Sunday, October 08, 2006

 

Getting Grumpy With the Royal Mail

Richard and I haven’t had a good week with the Post Office. We live in a small set of flats, with eight households all sharing the same downstairs letter box and eight bells to ring if something’s too big to push through. Yet in one week we’ve had four different problems with whoever is delivering our post, all while we were in, all avoidable by just ringing the bell. I’m trying to work out just how many complaints to make, though Stephen Tall’s article about 14,185 complaints to the Royal Mail in his neck of the woods doesn’t inspire confidence.

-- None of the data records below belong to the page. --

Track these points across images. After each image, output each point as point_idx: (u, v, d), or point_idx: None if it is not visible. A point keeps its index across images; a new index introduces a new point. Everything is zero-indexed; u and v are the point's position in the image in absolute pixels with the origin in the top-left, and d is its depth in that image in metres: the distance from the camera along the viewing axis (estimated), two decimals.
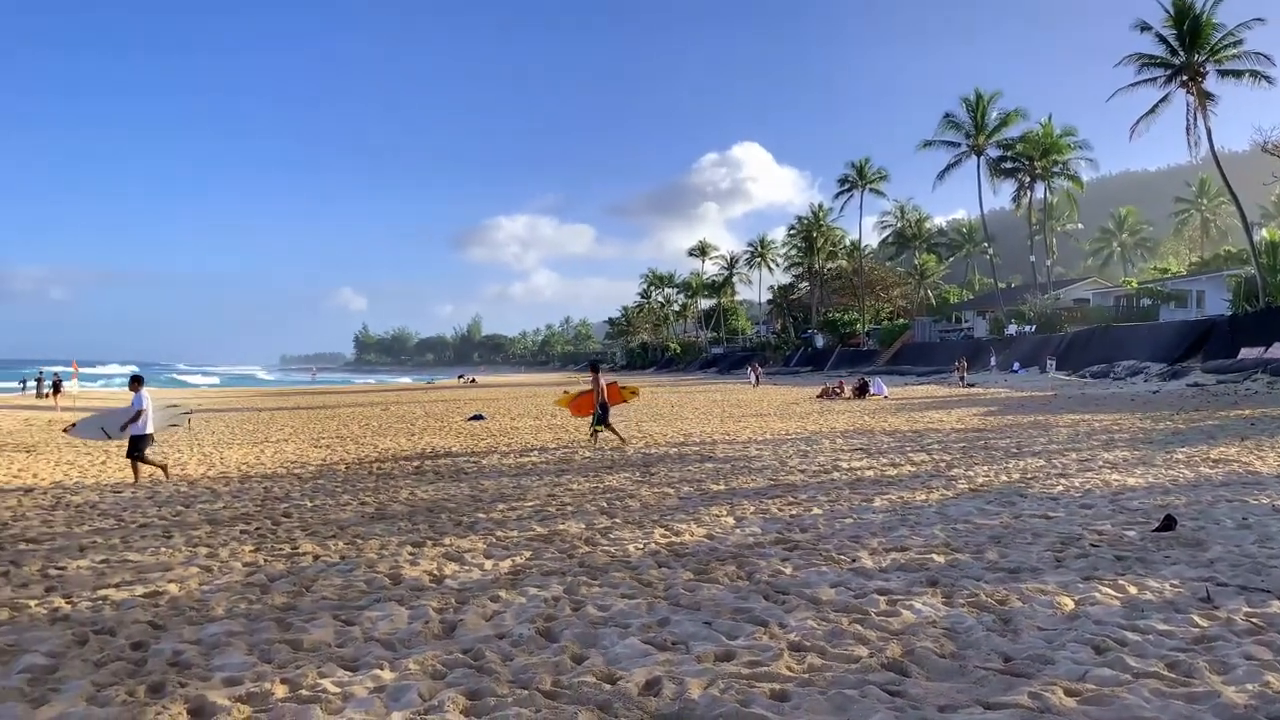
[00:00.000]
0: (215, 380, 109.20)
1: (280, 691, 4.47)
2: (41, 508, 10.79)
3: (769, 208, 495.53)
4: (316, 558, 7.75)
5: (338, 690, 4.45)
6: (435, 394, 54.79)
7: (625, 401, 20.08)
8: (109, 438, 14.90)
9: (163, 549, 8.21)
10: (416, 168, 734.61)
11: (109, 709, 4.27)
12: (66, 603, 6.34)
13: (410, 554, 7.79)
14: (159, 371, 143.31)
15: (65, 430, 16.91)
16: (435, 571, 7.11)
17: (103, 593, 6.60)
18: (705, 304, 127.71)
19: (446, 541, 8.32)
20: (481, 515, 9.76)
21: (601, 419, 17.62)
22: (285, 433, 23.53)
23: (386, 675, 4.66)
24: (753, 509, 9.71)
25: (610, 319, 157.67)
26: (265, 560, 7.68)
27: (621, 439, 18.01)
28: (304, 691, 4.46)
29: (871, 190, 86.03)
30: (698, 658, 4.81)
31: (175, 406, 18.30)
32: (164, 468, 13.73)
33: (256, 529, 9.19)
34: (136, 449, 13.22)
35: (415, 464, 15.23)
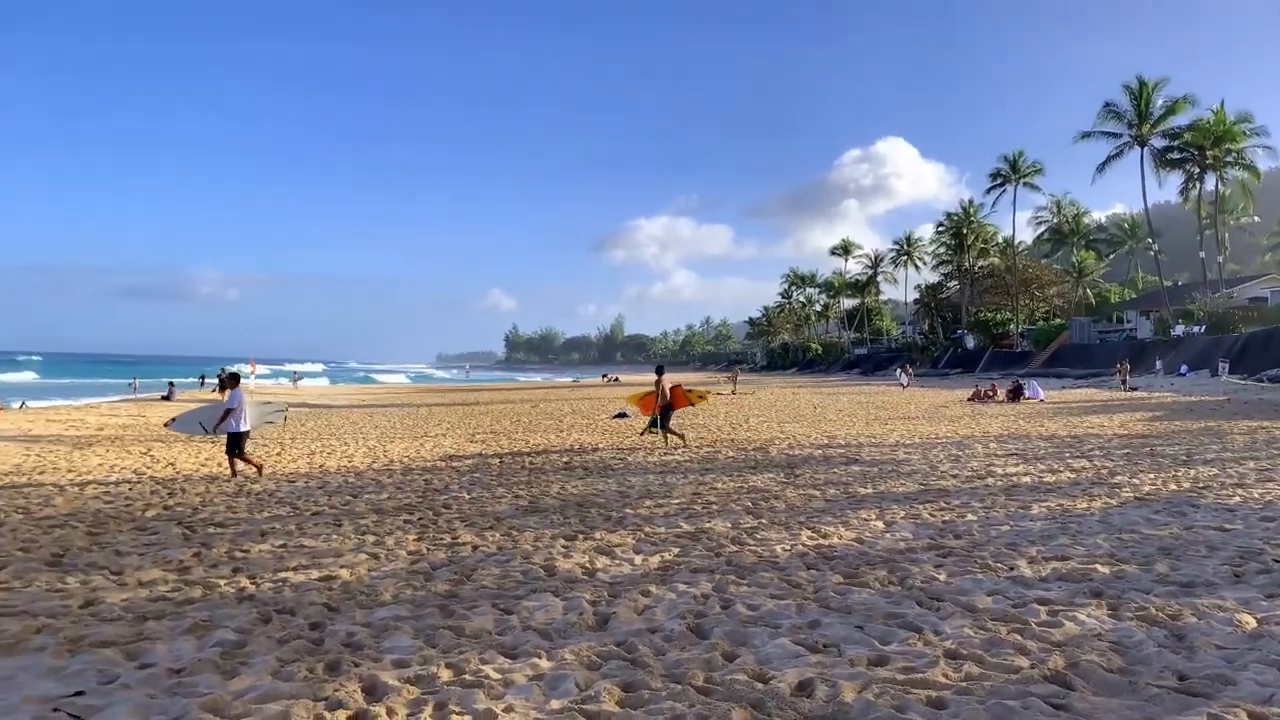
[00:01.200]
0: (402, 378, 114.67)
1: (445, 675, 4.70)
2: (226, 495, 11.67)
3: (913, 204, 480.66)
4: (475, 548, 8.10)
5: (499, 676, 4.65)
6: (581, 392, 55.87)
7: (691, 405, 20.23)
8: (206, 432, 15.37)
9: (334, 536, 8.75)
10: (560, 171, 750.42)
11: (292, 684, 4.59)
12: (251, 583, 6.84)
13: (563, 547, 8.03)
14: (339, 370, 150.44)
15: (166, 425, 17.71)
16: (587, 565, 7.30)
17: (282, 575, 7.09)
18: (848, 304, 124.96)
19: (597, 536, 8.52)
20: (629, 511, 9.93)
21: (660, 420, 18.03)
22: (443, 428, 24.52)
23: (544, 664, 4.83)
24: (903, 514, 9.51)
25: (750, 319, 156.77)
26: (428, 549, 8.07)
27: (681, 438, 18.31)
28: (467, 676, 4.68)
29: (1025, 184, 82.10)
30: (850, 661, 4.77)
31: (270, 404, 18.77)
32: (259, 467, 13.82)
33: (419, 519, 9.66)
34: (235, 445, 13.46)
35: (564, 459, 15.60)
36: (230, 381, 13.81)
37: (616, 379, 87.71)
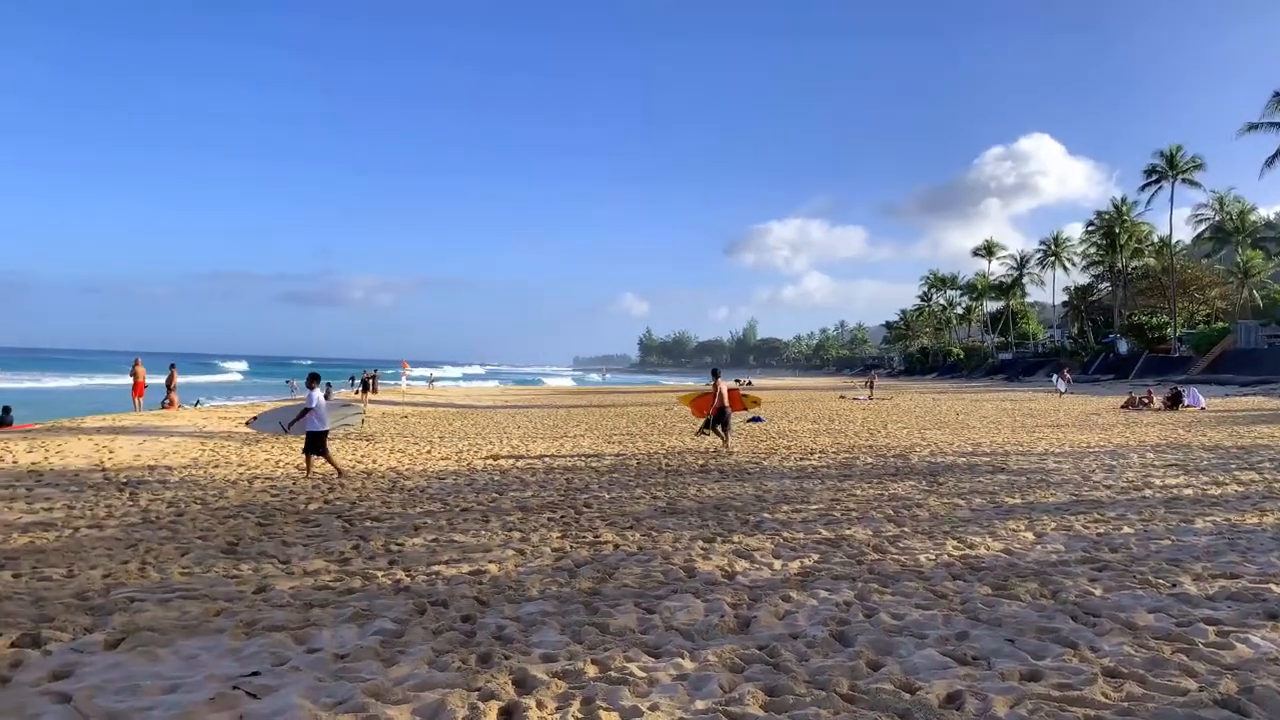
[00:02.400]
0: (568, 380, 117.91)
1: (591, 671, 4.82)
2: (381, 490, 12.27)
3: (1059, 203, 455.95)
4: (616, 547, 8.26)
5: (643, 675, 4.73)
6: None
7: (745, 409, 20.03)
8: (285, 431, 15.60)
9: (482, 531, 9.08)
10: (691, 175, 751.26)
11: (447, 674, 4.80)
12: (406, 575, 7.18)
13: (702, 549, 8.09)
14: (498, 373, 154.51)
15: (247, 423, 18.27)
16: (727, 567, 7.34)
17: (435, 568, 7.42)
18: (991, 307, 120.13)
19: (735, 539, 8.54)
20: (767, 515, 9.91)
21: (714, 422, 18.09)
22: (581, 429, 25.01)
23: (688, 664, 4.90)
24: (1054, 525, 9.15)
25: (887, 322, 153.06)
26: (571, 547, 8.29)
27: (725, 442, 18.27)
28: (613, 673, 4.79)
29: (1184, 181, 77.14)
30: (1001, 675, 4.64)
31: (349, 407, 18.95)
32: (340, 470, 13.80)
33: (562, 517, 9.92)
34: (313, 445, 13.62)
35: (700, 462, 15.67)
36: (310, 382, 14.00)
37: (750, 383, 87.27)
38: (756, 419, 28.28)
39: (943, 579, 6.87)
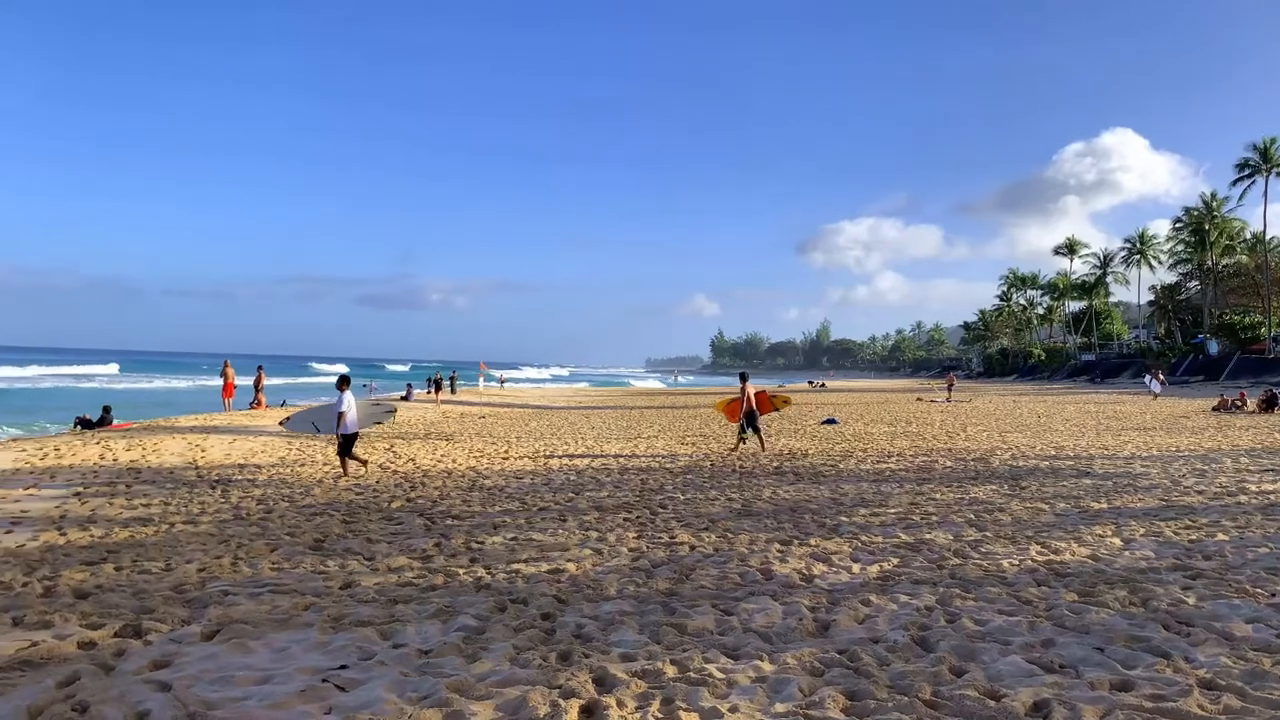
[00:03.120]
0: (654, 381, 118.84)
1: (670, 671, 4.84)
2: (461, 489, 12.50)
3: (1141, 200, 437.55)
4: (693, 548, 8.28)
5: (722, 676, 4.74)
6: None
7: (776, 410, 20.07)
8: (318, 432, 15.72)
9: (560, 531, 9.19)
10: (761, 176, 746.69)
11: (528, 671, 4.87)
12: (487, 573, 7.31)
13: (779, 551, 8.06)
14: (583, 375, 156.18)
15: (281, 423, 18.56)
16: (804, 570, 7.29)
17: (514, 566, 7.53)
18: (1074, 306, 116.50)
19: (812, 542, 8.48)
20: (844, 519, 9.81)
21: (749, 423, 18.17)
22: (654, 430, 25.09)
23: (766, 666, 4.89)
24: (1143, 530, 8.88)
25: (965, 323, 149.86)
26: (647, 547, 8.33)
27: (762, 445, 18.39)
28: (691, 674, 4.80)
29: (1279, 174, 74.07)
30: (1090, 684, 4.53)
31: (378, 406, 19.03)
32: (364, 462, 14.20)
33: (637, 518, 9.98)
34: (345, 446, 13.76)
35: (774, 464, 15.59)
36: (340, 385, 14.08)
37: (823, 385, 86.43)
38: (831, 420, 28.01)
39: (1027, 585, 6.73)
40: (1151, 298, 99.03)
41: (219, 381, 28.78)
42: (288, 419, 17.94)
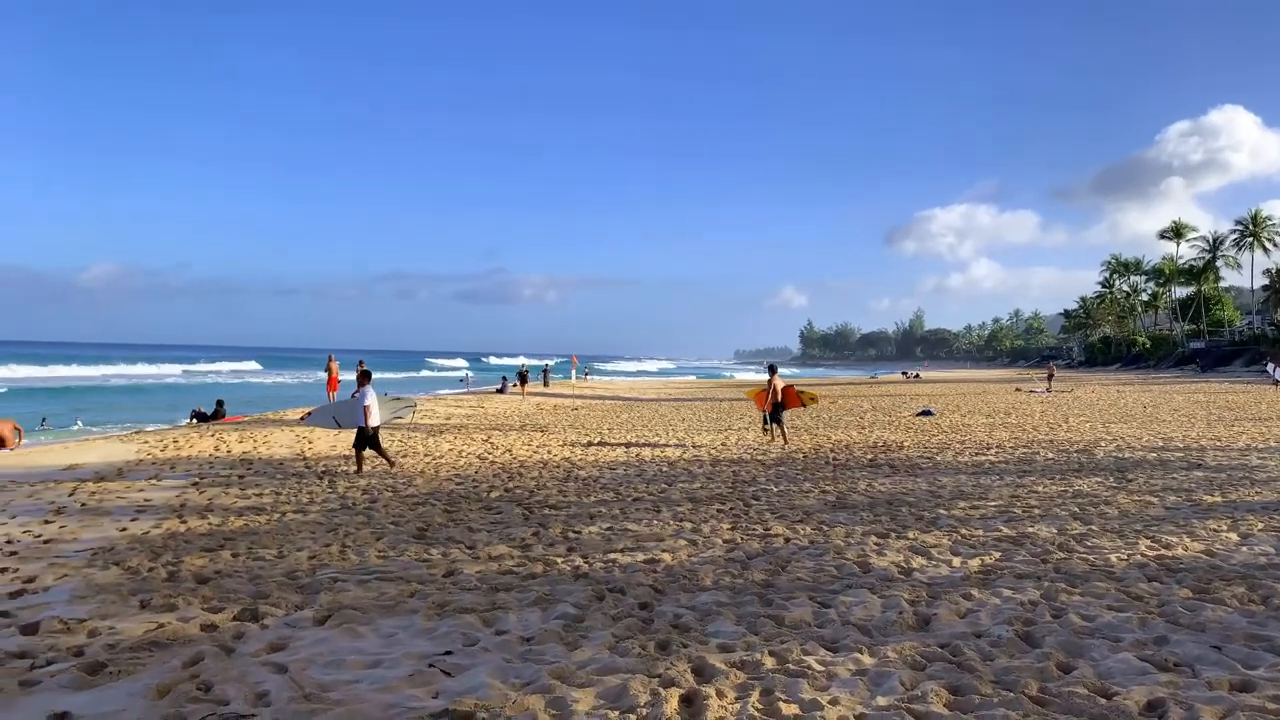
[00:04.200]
0: (750, 374, 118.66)
1: (769, 663, 4.85)
2: (556, 479, 12.70)
3: (1253, 180, 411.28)
4: (787, 540, 8.24)
5: (821, 668, 4.72)
6: (880, 388, 54.50)
7: (803, 405, 19.98)
8: (340, 427, 15.67)
9: (654, 521, 9.26)
10: (849, 164, 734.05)
11: (628, 659, 4.93)
12: (584, 562, 7.42)
13: (876, 544, 7.97)
14: (687, 368, 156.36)
15: (301, 418, 18.64)
16: (902, 564, 7.20)
17: (611, 556, 7.62)
18: (1180, 292, 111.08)
19: (910, 535, 8.36)
20: (943, 512, 9.64)
21: (773, 417, 18.26)
22: (744, 422, 24.98)
23: (866, 659, 4.85)
24: (1261, 525, 8.49)
25: (1065, 310, 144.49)
26: (742, 539, 8.33)
27: (785, 439, 18.26)
28: (790, 665, 4.79)
29: None
30: (1208, 684, 4.37)
31: (399, 400, 19.06)
32: (391, 461, 14.06)
33: (731, 509, 9.98)
34: (362, 440, 13.74)
35: (869, 456, 15.38)
36: (361, 380, 14.13)
37: (918, 375, 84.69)
38: (927, 412, 27.45)
39: (1136, 580, 6.51)
40: (1266, 282, 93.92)
41: (323, 376, 29.73)
42: (308, 414, 18.20)
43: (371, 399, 13.91)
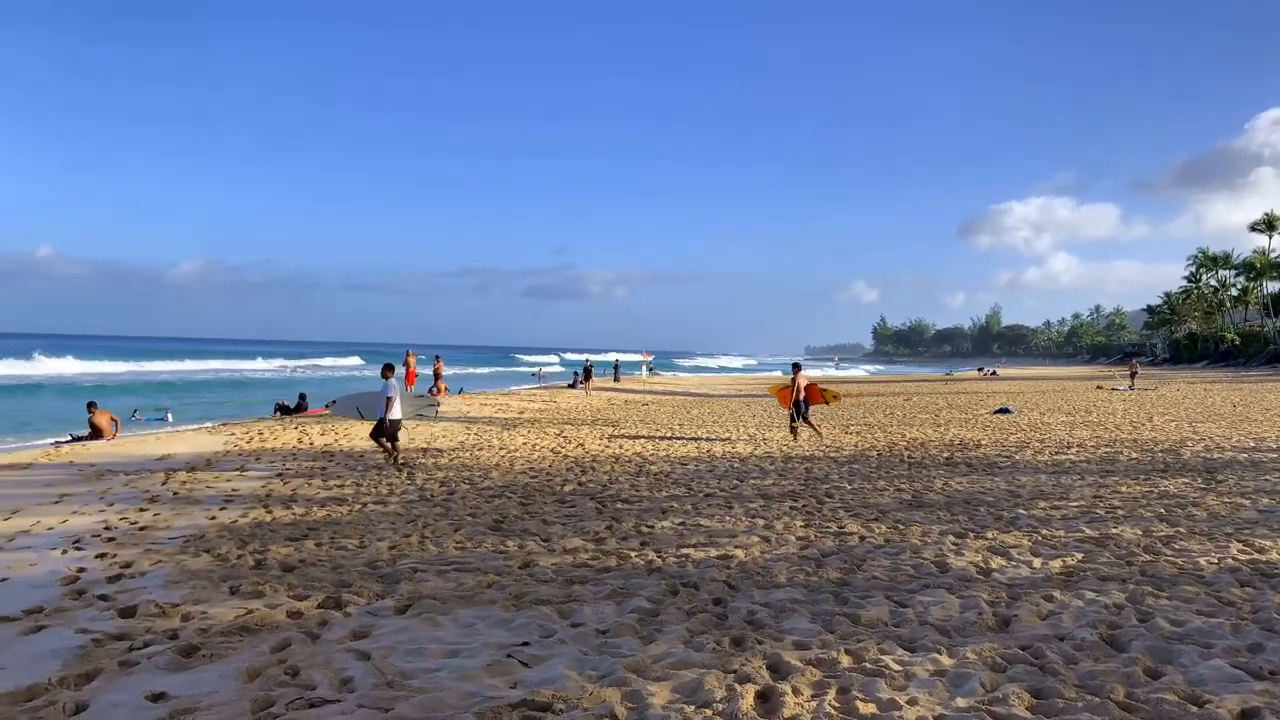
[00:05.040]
0: (830, 370, 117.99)
1: (845, 661, 4.81)
2: (628, 473, 12.78)
3: None
4: (862, 538, 8.17)
5: (899, 668, 4.67)
6: (955, 386, 53.46)
7: (825, 403, 20.36)
8: (362, 417, 15.72)
9: (727, 517, 9.26)
10: (917, 157, 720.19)
11: (703, 654, 4.95)
12: (658, 557, 7.46)
13: (953, 544, 7.84)
14: (768, 364, 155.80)
15: (326, 407, 19.06)
16: (981, 564, 7.08)
17: (684, 551, 7.65)
18: (1273, 287, 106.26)
19: (989, 535, 8.21)
20: (1022, 511, 9.45)
21: (797, 414, 18.34)
22: (817, 418, 24.71)
23: (945, 660, 4.79)
24: None
25: (1149, 306, 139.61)
26: (815, 536, 8.28)
27: (819, 434, 18.50)
28: (867, 664, 4.75)
29: None
30: None
31: (423, 398, 19.13)
32: (399, 454, 14.05)
33: (803, 506, 9.93)
34: (381, 430, 13.82)
35: (945, 454, 15.13)
36: (384, 372, 14.28)
37: (994, 373, 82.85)
38: (1005, 410, 26.87)
39: (1228, 585, 6.30)
40: None
41: (400, 370, 30.39)
42: (333, 403, 18.37)
43: (394, 392, 13.99)
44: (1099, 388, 45.16)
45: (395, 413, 13.89)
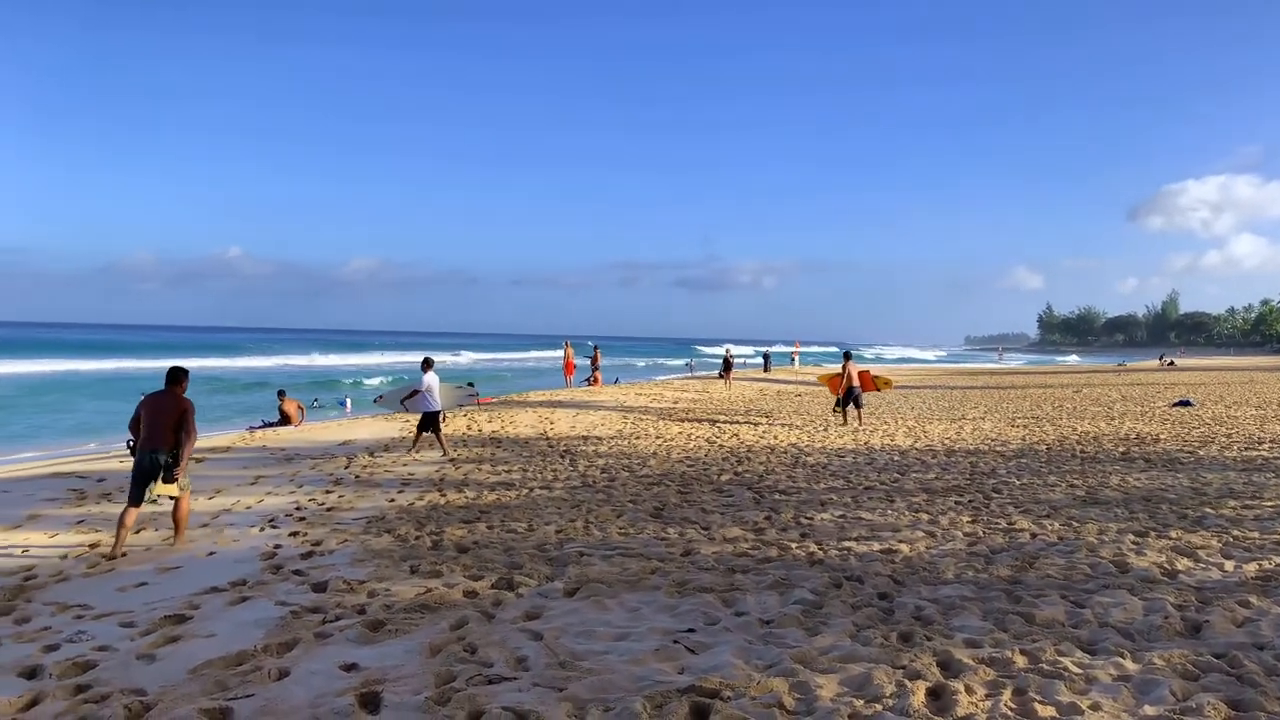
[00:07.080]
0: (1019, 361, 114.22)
1: (1020, 661, 4.66)
2: (784, 464, 12.73)
3: None
4: (1034, 535, 7.88)
5: (1079, 671, 4.49)
6: (1129, 377, 50.28)
7: (877, 390, 20.97)
8: (406, 411, 16.02)
9: (889, 511, 9.11)
10: (1079, 134, 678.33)
11: (870, 648, 4.90)
12: (819, 549, 7.42)
13: (1134, 543, 7.46)
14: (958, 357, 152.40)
15: (375, 400, 19.65)
16: (1165, 565, 6.71)
17: (846, 544, 7.58)
18: None
19: (1172, 535, 7.77)
20: (1209, 510, 8.88)
21: (846, 400, 19.23)
22: (980, 410, 23.92)
23: (1129, 665, 4.58)
24: None
25: None
26: (983, 532, 8.04)
27: (860, 420, 19.45)
28: (1044, 665, 4.58)
29: None
30: None
31: (462, 389, 19.05)
32: (444, 449, 14.11)
33: (970, 501, 9.64)
34: (426, 423, 14.16)
35: (1121, 449, 14.35)
36: (424, 366, 14.51)
37: (1172, 363, 77.57)
38: (1185, 402, 25.17)
39: None
40: None
41: (560, 359, 31.23)
42: (381, 397, 19.01)
43: (434, 384, 14.23)
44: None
45: (434, 405, 14.19)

It started last Saturday; I went down to sort out the post, and found something jammed in the letterbox. It was a package, a little wider than A4, in a reinforced card envelope marked ‘Please do not bend’ in large red letters. It was jammed because, rather than the deliverer pushing the bell, it had been bent nearly in two.


‘Please do not bend’. As if. Posted by Picasa

Whether in the process of bending it or in whatever threshing machines the Post Office had previously put it through, it was ripped almost completely open. There are various papers and pens in there, but I have no idea what’s gone missing from it.


Ripped open! Posted by Picasa

Whether it’s shocking incompetence or some hilarious conspiracy aimed at the contents – clearly labelled as from Republic, the campaigning group for an elected head of state – by MI5 or overly literal enforcers of the ‘Royal’ Mail, I neither know nor care. I’m just cheesed off that my property has been carelessly shredded.

I wouldn’t have gone into such a public grump, but on Wednesday morning, while I was sitting at the computer typing – a fairly quiet occupation, impossible not to hear the doorbell (we’ve recently had a new intercom fitted, and it’s rather loud) – someone, perhaps the same deliverer, who knows, decided to save a few seconds by cursorily filling out a ‘Sorry, you were out’ slip. In fact, they filled out two, which would almost certainly have taken more time than ringing the bell and getting me to take the parcels. They probably just filled out all of them for their round before setting off; that would explain it. I was in, I wasn’t deaf, and I was up – it wasn’t there when Richard left for work, so it hadn’t been a surprise delivery at 6am instead of about 11, while we were asleep. Yet still I found that I’d been ‘out’ when I went down for the post, and that I’d have to go miles out of my way to pick up something because whoever the Royal Mail sent round wasn’t doing their job, and this made me rather cross.

Particularly when exactly the same thing happened on Friday.


Sorry, I was in… Posted by Picasa

I’m off to Stockport this morning for a few days with that side of my family, so I won’t be online for a while. I’ll make those complaints on my return, as when we went to the main sorting office a couple of miles away yesterday morning to pick up our packages, I was told I couldn’t make a complaint in person. Of course not. Oh, and of course when I sorted through yesterday’s post there was another ‘Sorry, you were out’ slip there. Helpfully, it doesn’t have a name or number on it, so whoever the postie failed to deliver to can whistle for it, can’t they, when it’s pot luck between eight households as to whose package it was?

Still, we enjoyed Robin Hood yesterday (and the exciting Torchwood trailer following it), and no doubt Millennium Dome will have had a few things to say about it before I get back…

Comments:
I think generally their service does leave something to be desired. And Holloway Road Sorting Office seems to be riddled with thievery - I have given up having anything vaguely resembling a DVD or CD delivered to my home since many's the time it's never turned up.

And I am convinced that they only bring the "sorry you were out" slips, not the parcel itself. To save the poor postman's back presumably.

That said, on one occasion the sorting office screwed up and a parcel I was supposed to be able to collect from them was stuck at another post office by accident. The guy on the desk had it taxi'd it to me within the hour and gave me his mobile number to ring if it didn't get there in that time which really threw me off guard.

They could do with more people like him.
 
Do you know when Torchwoord will e starting?
 
Our postie is excellent -- there have been a couple of items of mail that haven't had the right address on it. One piece just had our first names, and no house number, one just had one surname and no house number - and both got to us with no problems. Kudos, postie.